Aprovechamos la última claridad intermitente del cenit para visitar el parque que teníamos a unas pocas cuadras. Varias personas no dejaban de comernos con la vista.

—Semejante bulto y no querías que te vieran. ¡Confiada!

—¡Shhhh! ¡Callate!

La tiramos al cauce sin poner de antemano rencores, y nos fuimos.

Dieron las seis de la noche. Nos dormimos, y antes de eso volteamos las sábanas y limpiamos todas las sospechas que había en el suelo.

La luz de la Luna se metió en nuestros párpados hinchados de insomnio; terminamos de abrir todas las ventanas y puertas, nos limpiamos las legañas casi a la misma vez y en el acto notamos que nuestro padre aún no venía.
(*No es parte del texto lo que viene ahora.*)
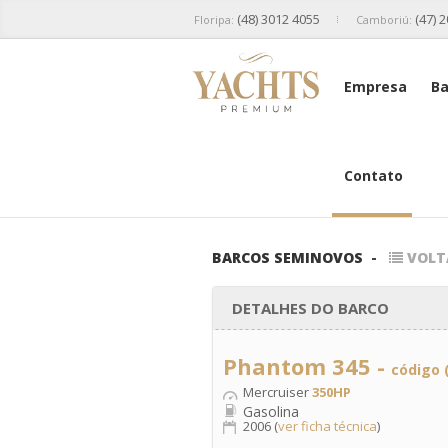
(48) 3012 4055
(47) 
Floripa:
Camboriú:
Empresa
Ba
Contato
BARCOS SEMINOVOS
-
VOLT
DETALHES DO BARCO
Phantom 345 -
código 
Mercruiser
350HP
Gasolina
2006 (
ver ficha técnica
)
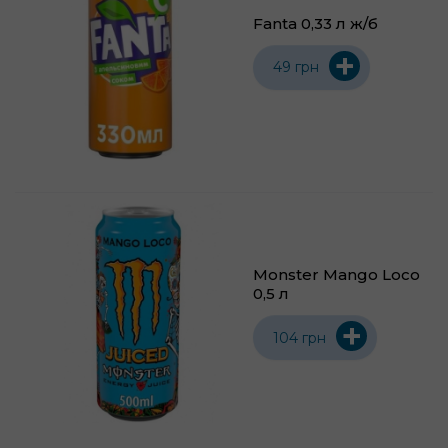
Fanta 0,33 л ж/б
+
49 грн
Monster Mango Loco
0,5 л
+
104 грн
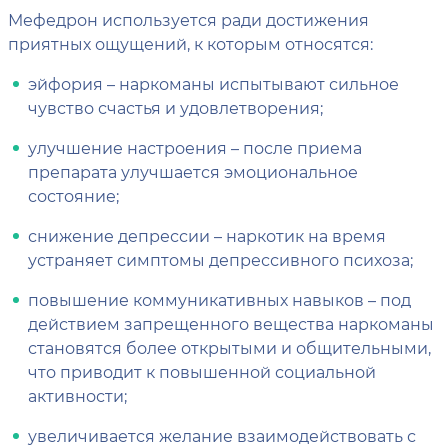
Мефедрон используется ради достижения
приятных ощущений, к которым относятся:
эйфория – наркоманы испытывают сильное
чувство счастья и удовлетворения;
улучшение настроения – после приема
препарата улучшается эмоциональное
состояние;
снижение депрессии – наркотик на время
устраняет симптомы депрессивного психоза;
повышение коммуникативных навыков – под
действием запрещенного вещества наркоманы
становятся более открытыми и общительными,
что приводит к повышенной социальной
активности;
увеличивается желание взаимодействовать с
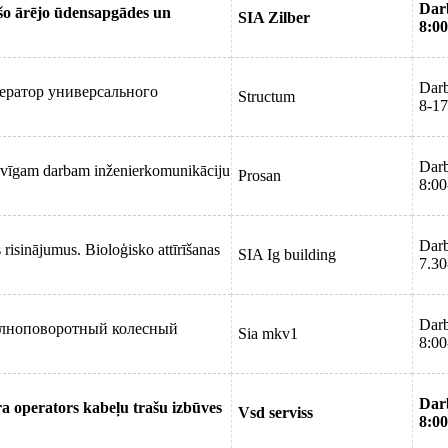
Dar
šo ārējo ūdensapgādes un
SIA Zilber
8:00
Darb
ератор универсального
Structum
8-17
Darb
tāvīgam darbam inženierkomunikāciju
Prosan
8:00
Darb
risinājumus. Bioloģisko attīrīšanas
SIA Ig building
7.30
Darb
 полноповоротный колесный
Sia mkv1
8:00
Dar
 operators kabeļu trašu izbūves
Vsd serviss
8:00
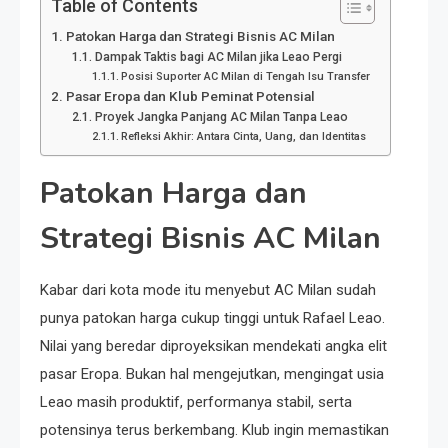
Table of Contents
Patokan Harga dan Strategi Bisnis AC Milan
Dampak Taktis bagi AC Milan jika Leao Pergi
Posisi Suporter AC Milan di Tengah Isu Transfer
Pasar Eropa dan Klub Peminat Potensial
Proyek Jangka Panjang AC Milan Tanpa Leao
Refleksi Akhir: Antara Cinta, Uang, dan Identitas
Patokan Harga dan
Strategi Bisnis AC Milan
Kabar dari kota mode itu menyebut AC Milan sudah
punya patokan harga cukup tinggi untuk Rafael Leao.
Nilai yang beredar diproyeksikan mendekati angka elit
pasar Eropa. Bukan hal mengejutkan, mengingat usia
Leao masih produktif, performanya stabil, serta
potensinya terus berkembang. Klub ingin memastikan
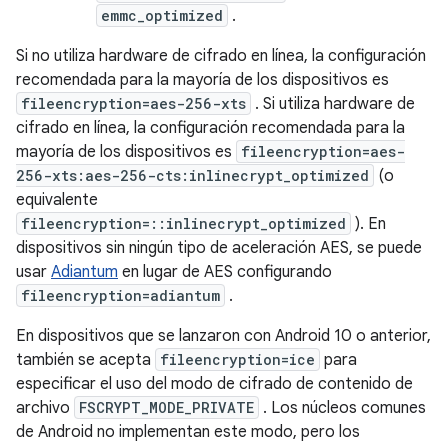
emmc_optimized
.
Si no utiliza hardware de cifrado en línea, la configuración
recomendada para la mayoría de los dispositivos es
fileencryption=aes-256-xts
. Si utiliza hardware de
cifrado en línea, la configuración recomendada para la
mayoría de los dispositivos es
fileencryption=aes-
256-xts:aes-256-cts:inlinecrypt_optimized
(o
equivalente
fileencryption=::inlinecrypt_optimized
). En
dispositivos sin ningún tipo de aceleración AES, se puede
usar
Adiantum
en lugar de AES configurando
fileencryption=adiantum
.
En dispositivos que se lanzaron con Android 10 o anterior,
también se acepta
fileencryption=ice
para
especificar el uso del modo de cifrado de contenido de
archivo
FSCRYPT_MODE_PRIVATE
. Los núcleos comunes
de Android no implementan este modo, pero los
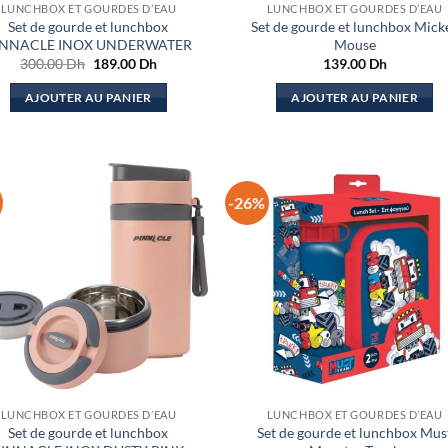
LUNCHBOX ET GOURDES D’EAU
LUNCHBOX ET GOURDES D’EAU
Set de gourde et lunchbox
Set de gourde et lunchbox Mick
INNACLE INOX UNDERWATER
Mouse
Le
Le
300.00
Dh
189.00
Dh
139.00
Dh
prix
prix
initial
actuel
AJOUTER AU PANIER
AJOUTER AU PANIER
était :
est :
300.00 Dh.
189.00 Dh.
-26%
LUNCHBOX ET GOURDES D’EAU
LUNCHBOX ET GOURDES D’EAU
Set de gourde et lunchbox
Set de gourde et lunchbox Mus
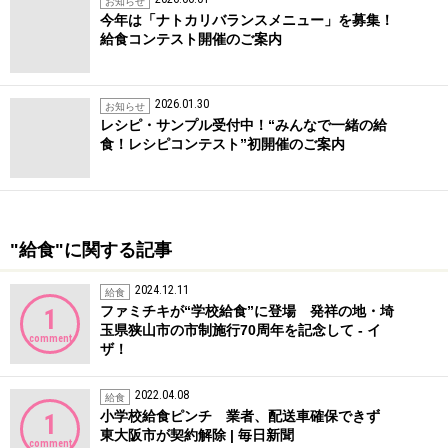
お知らせ
今年は「ナトカリバランスメニュー」を募集！
給食コンテスト開催のご案内
2026.01.30
お知らせ
レシピ・サンプル受付中！“みんなで一緒の給
食！レシピコンテスト”初開催のご案内
"給食"に関する記事
2024.12.11
給食
ファミチキが“学校給食”に登場 発祥の地・埼
1
玉県狭山市の市制施行70周年を記念して - イ
comment
ザ！
2022.04.08
給食
小学校給食ピンチ 業者、配送車確保できず
1
東大阪市が契約解除 | 毎日新聞
comment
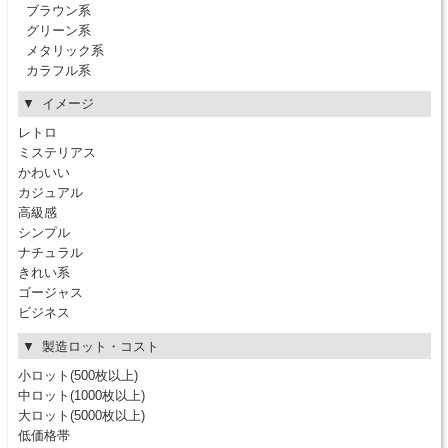
ブラウン系
グリーン系
メタリック系
カラフル系
イメージ
レトロ
ミステリアス
かわいい
カジュアル
高級感
シンプル
ナチュラル
きれい系
ゴージャス
ビジネス
製造ロット・コスト
小ロット(500枚以上)
中ロット(1000枚以上)
大ロット(5000枚以上)
低価格帯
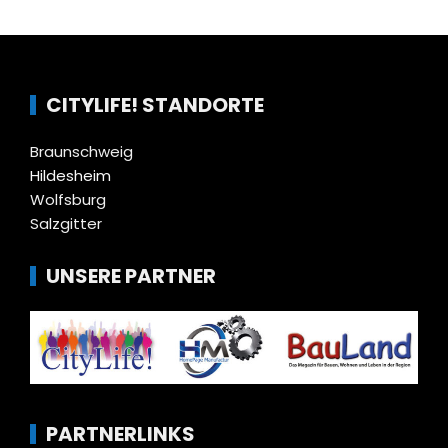
CITYLIFE! STANDORTE
Braunschweig
Hildesheim
Wolfsburg
Salzgitter
UNSERE PARTNER
PARTNERLINKS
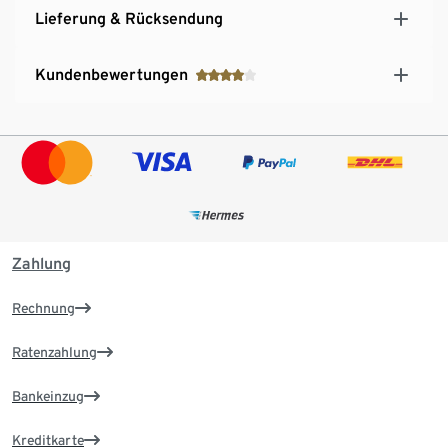
Lieferung & Rücksendung
Kundenbewertungen
Zahlung
Rechnung
Ratenzahlung
Bankeinzug
Kreditkarte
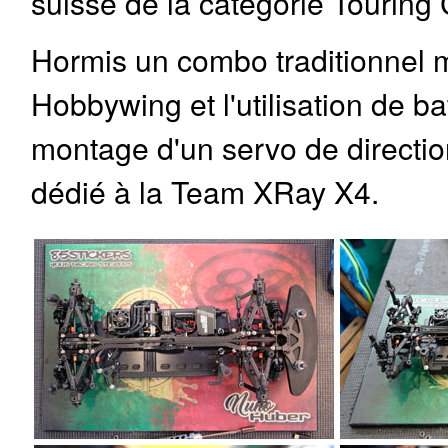
suisse de la catégorie Touring
Hormis un combo traditionnel m
Hobbywing et l'utilisation de ba
montage d'un servo de direct
dédié à la Team XRay X4.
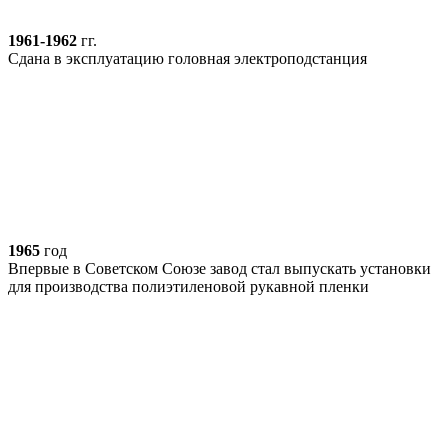
1961-1962
гг.
Сдана в эксплуатацию головная электроподстанция
1965
год
Впервые в Советском Союзе завод стал выпускать установки
для производства полиэтиленовой рукавной пленки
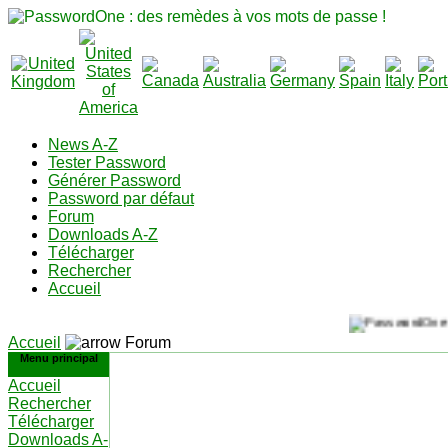
News A-Z
Tester Password
Générer Password
Password par défaut
Forum
Downloads A-Z
Télécharger
Rechercher
Accueil
Accueil
Forum
Menu principal
Accueil
Rechercher
Télécharger
Downloads A-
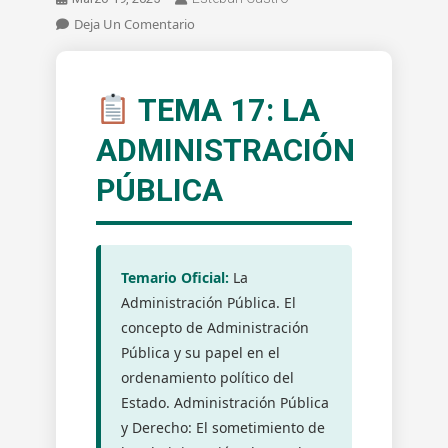
En
Deja Un Comentario
TFA
ADM
GRAL.
TEMA 17: LA
Tema
17.
ADMINISTRACIÓN
La
PÚBLICA
Administración
Pública.
El
Concepto
De
Temario Oficial:
La
Administración
Administración Pública. El
Pública
concepto de Administración
Y
Pública y su papel en el
Su
ordenamiento político del
Papel
Estado. Administración Pública
En
y Derecho: El sometimiento de
El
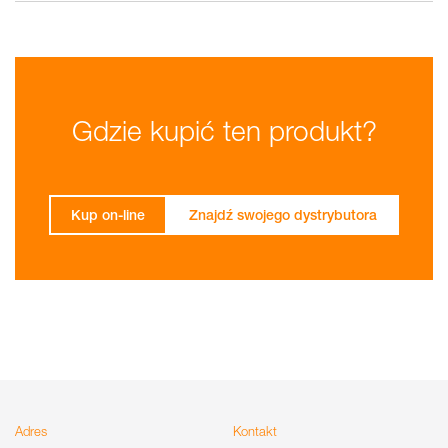
Gdzie kupić ten produkt?
Kup on-line
Znajdź swojego dystrybutora
Adres
Kontakt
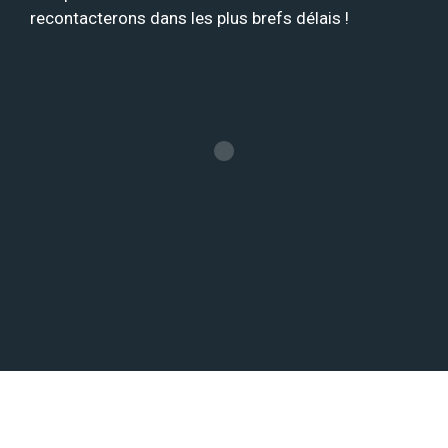
recontacterons dans les plus brefs délais !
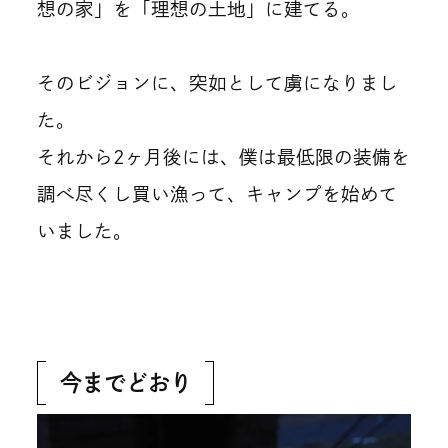
想の家」を「理想の土地」に建てる。
そのビジョンに、突如として虜になりまし
た。
それから2ヶ月後には、僕は最低限の装備を
調べ尽くし買い漁って、キャンプを始めて
いました。
今までどおり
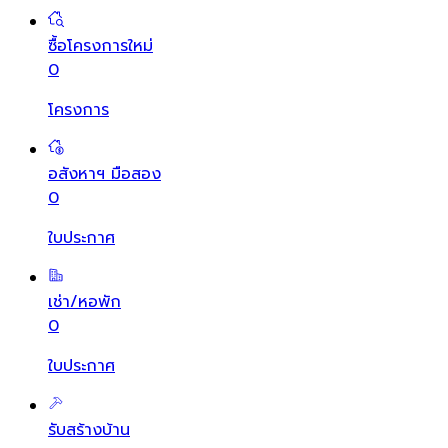
ซื้อโครงการใหม่
0
โครงการ
อสังหาฯ มือสอง
0
ใบประกาศ
เช่า/หอพัก
0
ใบประกาศ
รับสร้างบ้าน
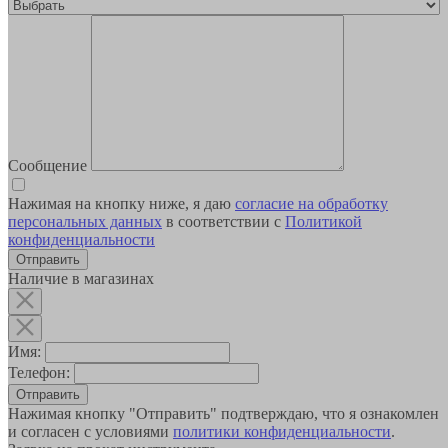
Сообщение
Нажимая на кнопку ниже, я даю
согласие на обработку
персональных данных
в соответствии с
Политикой
конфиденциальности
Наличие в магазинах
Имя:
Телефон:
Отправить
Нажимая кнопку "Отправить" подтверждаю, что я ознакомлен
и согласен с условиями
политики конфиденциальности
.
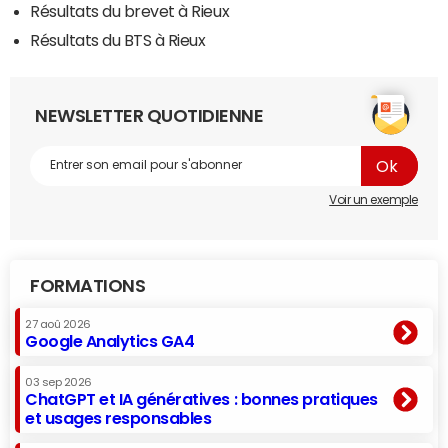
Résultats du brevet à Rieux
Résultats du BTS à Rieux
NEWSLETTER QUOTIDIENNE
Voir un exemple
FORMATIONS
27 aoû 2026
Google Analytics GA4
03 sep 2026
ChatGPT et IA génératives : bonnes pratiques
et usages responsables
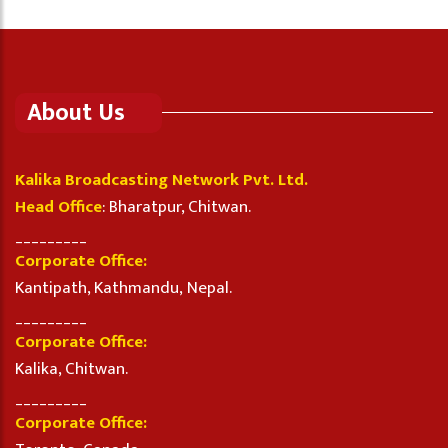
About Us
Kalika Broadcasting Network Pvt. Ltd.
Head Office
: Bharatpur, Chitwan.
_________
Corporate Office:
Kantipath, Kathmandu, Nepal.
_________
Corporate Office:
Kalika, Chitwan.
_________
Corporate Office:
El cuarto de Marcia estaba como lo habíamos dejado. Solo un detalle: la puerta abierta.

—¡Sí! ¡Pero has de creer!: todo lo demás está igualito —dijo Ofe y, con la cara repleta de contrición, se asomó de reojo por el hoyo oxidado de la cerradura.

Había que aquietarse. Miramos la tele, invocamos dos o tres veces a la Purísima y comimos bollos tostados con mantequilla.

Cuando mi papá volvió del trabajo, lo recibimos con la noticia de que Marcia se había jalado lejos.